For example, Mongoose's Seafarer's Handbook is STL, I believe the original Creature Collection was STL, as was the Book of Eldritch Might.

So, it's not like we were starved for chewy goodness under the STL.

BryonD said:
Second, WotC decided that the OGL was their enemy a while ago. I think we were very lucky to get psionics in the ogl. It has been a while since they lifted a finger to support open gaming. And I give them full credit, the ogl wouldn't have been there at all if not for them (even if it is a significantly different "them"). And I also don't think they had the slightest obligation to support it. But if you plant some roses and then never tend to them, it isn't a fair judgment of the roses to say they didn't grow.
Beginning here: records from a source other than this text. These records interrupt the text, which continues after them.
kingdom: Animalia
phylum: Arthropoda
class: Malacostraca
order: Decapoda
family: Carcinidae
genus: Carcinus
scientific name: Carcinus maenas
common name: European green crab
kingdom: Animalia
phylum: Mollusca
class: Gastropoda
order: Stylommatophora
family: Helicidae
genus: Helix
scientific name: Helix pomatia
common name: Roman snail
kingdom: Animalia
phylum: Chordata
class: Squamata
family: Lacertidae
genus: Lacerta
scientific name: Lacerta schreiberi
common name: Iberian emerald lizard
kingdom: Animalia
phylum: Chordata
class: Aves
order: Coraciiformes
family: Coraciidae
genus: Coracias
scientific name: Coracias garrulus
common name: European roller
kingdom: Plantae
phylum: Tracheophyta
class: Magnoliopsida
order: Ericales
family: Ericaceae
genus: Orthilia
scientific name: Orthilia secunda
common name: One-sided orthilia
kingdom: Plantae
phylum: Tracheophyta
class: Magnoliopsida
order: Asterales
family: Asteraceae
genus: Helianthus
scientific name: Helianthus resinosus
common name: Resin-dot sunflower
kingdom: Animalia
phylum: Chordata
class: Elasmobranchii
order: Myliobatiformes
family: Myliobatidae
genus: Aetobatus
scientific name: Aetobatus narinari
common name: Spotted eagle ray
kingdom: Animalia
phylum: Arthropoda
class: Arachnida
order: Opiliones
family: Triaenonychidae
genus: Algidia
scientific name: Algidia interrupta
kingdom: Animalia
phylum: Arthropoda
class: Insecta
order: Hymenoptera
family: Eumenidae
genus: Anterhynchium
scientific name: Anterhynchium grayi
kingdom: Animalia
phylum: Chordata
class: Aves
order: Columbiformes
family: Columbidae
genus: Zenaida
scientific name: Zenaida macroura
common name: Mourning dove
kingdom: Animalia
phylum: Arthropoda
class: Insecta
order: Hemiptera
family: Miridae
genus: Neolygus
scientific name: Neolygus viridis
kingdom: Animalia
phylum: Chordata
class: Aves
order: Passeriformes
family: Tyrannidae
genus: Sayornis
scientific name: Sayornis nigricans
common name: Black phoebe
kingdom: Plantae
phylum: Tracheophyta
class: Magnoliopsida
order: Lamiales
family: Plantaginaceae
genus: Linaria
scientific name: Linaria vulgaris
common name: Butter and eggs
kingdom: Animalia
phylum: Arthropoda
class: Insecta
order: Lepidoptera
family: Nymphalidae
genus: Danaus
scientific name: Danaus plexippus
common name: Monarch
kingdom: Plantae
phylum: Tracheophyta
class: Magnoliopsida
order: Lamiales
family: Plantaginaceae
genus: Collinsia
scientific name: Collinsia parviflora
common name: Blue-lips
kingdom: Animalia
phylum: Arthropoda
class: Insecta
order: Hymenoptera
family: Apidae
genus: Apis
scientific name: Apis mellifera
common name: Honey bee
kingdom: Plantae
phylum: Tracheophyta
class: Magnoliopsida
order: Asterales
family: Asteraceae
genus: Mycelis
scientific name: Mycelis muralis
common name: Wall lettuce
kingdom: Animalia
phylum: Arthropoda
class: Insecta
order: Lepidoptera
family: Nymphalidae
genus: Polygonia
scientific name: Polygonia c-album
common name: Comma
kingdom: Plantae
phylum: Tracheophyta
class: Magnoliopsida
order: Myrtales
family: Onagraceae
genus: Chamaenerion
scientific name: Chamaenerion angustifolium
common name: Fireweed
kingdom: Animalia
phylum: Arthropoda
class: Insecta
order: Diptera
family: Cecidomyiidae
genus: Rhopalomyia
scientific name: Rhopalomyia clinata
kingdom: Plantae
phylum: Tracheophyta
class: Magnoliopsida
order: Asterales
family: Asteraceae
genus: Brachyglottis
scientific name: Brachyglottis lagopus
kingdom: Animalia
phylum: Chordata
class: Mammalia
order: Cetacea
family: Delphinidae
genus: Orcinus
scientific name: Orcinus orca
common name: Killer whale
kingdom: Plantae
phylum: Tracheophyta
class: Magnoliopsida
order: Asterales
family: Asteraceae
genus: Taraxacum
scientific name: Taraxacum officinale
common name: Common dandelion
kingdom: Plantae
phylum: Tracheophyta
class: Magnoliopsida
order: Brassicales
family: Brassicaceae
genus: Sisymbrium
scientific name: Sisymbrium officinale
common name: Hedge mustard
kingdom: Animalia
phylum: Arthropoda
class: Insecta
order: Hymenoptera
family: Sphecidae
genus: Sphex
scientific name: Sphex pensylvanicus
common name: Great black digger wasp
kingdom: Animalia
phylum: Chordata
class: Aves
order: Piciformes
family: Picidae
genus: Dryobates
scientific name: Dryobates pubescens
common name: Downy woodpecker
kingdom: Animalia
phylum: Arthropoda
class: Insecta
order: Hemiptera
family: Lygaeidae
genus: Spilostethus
I've seen this repeated time and time again. And, I've always asked the same question: What did 3rd party publishers add to the SRD?

Why does everyone get to crap all over WOTC for not putting their books up, but, everyone else gets a free ride?
 

Wulf Ratbane

Adventurer
Mustrum_Ridcully said:
But then I say: I don't feel like True20 or Grim Tales are a success. I don't play them.

This would fall under criteria of "fart in a hurricane" I mentioned earlier. I'm not offended that you don't play my little vanity press game. Honestly.

And that might indeed indicate a failure of WotC, because if they had created their "GrimTales/True20" variant as an (OGL) D&D game, the OGL might have looked more successful...

I'll repeat: It's incumbent upon WotC to find, incorporate, and therefore legitimize OGC rules innovations.

I honestly don't understand anyone saying that the OGL was a failure because, essentially, nobody succeeded in supplanting D&D with an alternate, albeit improved, ruleset.

Nobody COULD have supplanted D&D even if anybody had WANTED to.

This specific "failure" of the OGL is entirely WotC's.
 

wayne62682 said:
I propose that we start calling WotC "WotCSoft" in honor of their new strides towards a proprietary system.
Wouldn't it be much more pithy if we incorporated a dollar sign somehow? Like "WotC$oft"? That's what we like to do, right?
 

Nadaka

First Post
To say that OGL failed because there was not an iterative design process with a centralized evolving core is not quite correct. It did not develop a centralized evolving core because there was never a system in place to aggregate that core.

For an open project, even in the software world, if you want to receive submissions, you need a method of receiving them. Otherwise you have no choice but to watch your project fork. WotC utterly failed to provide this. If that is what they really wanted, they would have deployed some kind of version control system with an open portal for change/addition submissions. This can be done either manually, by opening a mailbox/email with personel dedicated to reviewing and incorporating submissions into the SRD. or it could be more of an automated system where change submissions are queued automatically and displayed for public review. To be finalized would require sufficient "votes" from the community before being admitted to the "code base". Of course there are other ways of doing this as well.
 

Wulf Ratbane

Adventurer
Hussar said:
I've seen this repeated time and time again. And, I've always asked the same question: What did 3rd party publishers add to the SRD?

Why does everyone get to crap all over WOTC for not putting their books up, but, everyone else gets a free ride?

And I believe you were slapped on this previously. Is it "Thank you sir, may I have another!" time?

3rd party publishers can't "add" to the SRD.

3rd party publishers can release portions of their work as OGC.

With respect to the aforementioned slapping, it was pointed out to you the vast swathes of 3rd party OGC that was 100% Open.

Start with True20.

And stop asking the same ill-informed question "time and time again."
 

Nadaka

First Post
Wulf Ratbane said:
And I believe you were slapped on this previously. Is it "Thank you sir, may I have another!" time?

3rd party publishers can't "add" to the SRD.

3rd party publishers can release portions of their work as OGC.

With respect to the aforementioned slapping, it was pointed out to you the vast swathes of 3rd party OGC that was 100% Open.

Start with True20.

And stop asking the same ill-informed question "time and time again."

I picked up a copy of true20 revised yesterday at books a million, it was the last one left sitting right next to stacks and stacks of unsold 4e books. :D
 

JDJblatherings

First Post
Hussar said:
I've seen this repeated time and time again. And, I've always asked the same question: What did 3rd party publishers add to the SRD?

Why does everyone get to crap all over WOTC for not putting their books up, but, everyone else gets a free ride?


In effect every single company that relased anything under the OGL added to the SRD.